This increased demand for loan liquidations due to ETH dropping more than 40% during the crash.
Due to the under collateralization of numerous vaults caused by this market activity, there was a cascade of liquidations in the Maker Protocol.
A lot of other users also resorted to buying DAI heavily in order to pay off their debts and terminate their Maker Protocol positions which eventually led to DAI’s price rising above $1.
Despite the fact that PSM has been successful in maintaining DAI’s peg, one of the major issues raised on the forum by adcv, a pseudonym for a member of Maker’s strategic finance core team, is Maker’s capacity to invest its balance sheet successfully.
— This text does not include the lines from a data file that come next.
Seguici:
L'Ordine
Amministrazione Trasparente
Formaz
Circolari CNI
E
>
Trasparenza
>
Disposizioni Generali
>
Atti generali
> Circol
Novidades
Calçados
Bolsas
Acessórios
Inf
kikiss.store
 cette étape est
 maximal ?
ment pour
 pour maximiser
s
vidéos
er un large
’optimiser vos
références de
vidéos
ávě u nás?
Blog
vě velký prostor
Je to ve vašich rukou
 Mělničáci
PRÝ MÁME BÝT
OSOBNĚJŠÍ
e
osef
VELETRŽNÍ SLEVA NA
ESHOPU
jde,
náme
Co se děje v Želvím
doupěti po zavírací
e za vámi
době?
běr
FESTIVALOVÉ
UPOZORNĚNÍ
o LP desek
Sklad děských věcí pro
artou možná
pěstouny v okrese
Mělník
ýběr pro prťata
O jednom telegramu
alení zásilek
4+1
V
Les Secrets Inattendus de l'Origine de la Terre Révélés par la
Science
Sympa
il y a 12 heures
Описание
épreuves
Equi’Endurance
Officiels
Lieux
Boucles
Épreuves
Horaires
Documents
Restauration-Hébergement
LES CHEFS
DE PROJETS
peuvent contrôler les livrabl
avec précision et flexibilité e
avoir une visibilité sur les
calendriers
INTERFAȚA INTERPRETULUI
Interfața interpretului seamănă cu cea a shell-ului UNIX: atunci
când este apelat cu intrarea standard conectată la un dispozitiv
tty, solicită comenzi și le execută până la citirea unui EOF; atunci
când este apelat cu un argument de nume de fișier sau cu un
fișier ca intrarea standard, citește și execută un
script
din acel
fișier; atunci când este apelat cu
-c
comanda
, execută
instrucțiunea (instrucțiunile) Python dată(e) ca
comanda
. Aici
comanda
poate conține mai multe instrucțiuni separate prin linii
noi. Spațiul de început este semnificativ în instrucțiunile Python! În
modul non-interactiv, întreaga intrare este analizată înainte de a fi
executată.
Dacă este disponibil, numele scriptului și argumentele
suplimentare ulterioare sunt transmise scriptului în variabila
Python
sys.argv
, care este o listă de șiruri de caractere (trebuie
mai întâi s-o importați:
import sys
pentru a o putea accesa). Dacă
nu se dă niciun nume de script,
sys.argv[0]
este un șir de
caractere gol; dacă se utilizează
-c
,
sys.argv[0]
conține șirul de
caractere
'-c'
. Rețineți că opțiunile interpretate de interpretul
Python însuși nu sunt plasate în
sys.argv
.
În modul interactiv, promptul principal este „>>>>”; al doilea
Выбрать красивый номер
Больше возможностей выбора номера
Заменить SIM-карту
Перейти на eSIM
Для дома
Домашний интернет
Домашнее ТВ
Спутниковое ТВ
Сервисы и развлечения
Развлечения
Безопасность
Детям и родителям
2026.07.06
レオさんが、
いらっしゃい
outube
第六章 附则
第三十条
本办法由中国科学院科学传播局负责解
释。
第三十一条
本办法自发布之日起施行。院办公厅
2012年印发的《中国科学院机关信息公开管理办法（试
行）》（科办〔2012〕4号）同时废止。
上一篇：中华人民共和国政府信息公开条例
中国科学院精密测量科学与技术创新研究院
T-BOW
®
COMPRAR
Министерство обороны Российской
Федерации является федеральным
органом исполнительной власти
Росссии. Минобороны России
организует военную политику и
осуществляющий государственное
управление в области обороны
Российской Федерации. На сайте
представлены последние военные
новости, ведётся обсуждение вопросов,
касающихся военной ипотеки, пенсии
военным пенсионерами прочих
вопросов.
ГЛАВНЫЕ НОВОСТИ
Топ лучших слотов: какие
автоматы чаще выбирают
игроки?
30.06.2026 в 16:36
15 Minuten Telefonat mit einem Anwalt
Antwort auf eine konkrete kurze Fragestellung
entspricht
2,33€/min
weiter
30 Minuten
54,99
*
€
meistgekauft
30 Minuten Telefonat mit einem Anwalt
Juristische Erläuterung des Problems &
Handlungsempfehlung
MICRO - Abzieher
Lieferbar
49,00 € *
Maker’s current PSM asset allocation is “highly underinvested,” which “reduces the protocol’s ability to take a risk and its attractiveness as a stablecoin.”
The new approach is reportedly a strategic way of generating revenue from idle assets on Maker DAO’s balance sheet.
PSM is a special module of the Maker Protocol to quickly exchange Dai for stablecoins at a 1:1 rate.
PSM also technically doubles as a special type of Maker Vault with 100% Collateralization Ratio and 0% Stability Fee, as users are not asking for a DAI loan against their crypto.
In the event of external market shocks, Maker’s PSM also aims to provide a bilateral buffer protection for the price of DAI.
The premium of DAI can be eliminated or slowed down by the anchoring stability module, which can immediately inject newly generated DAI into the market at a price of 1:1.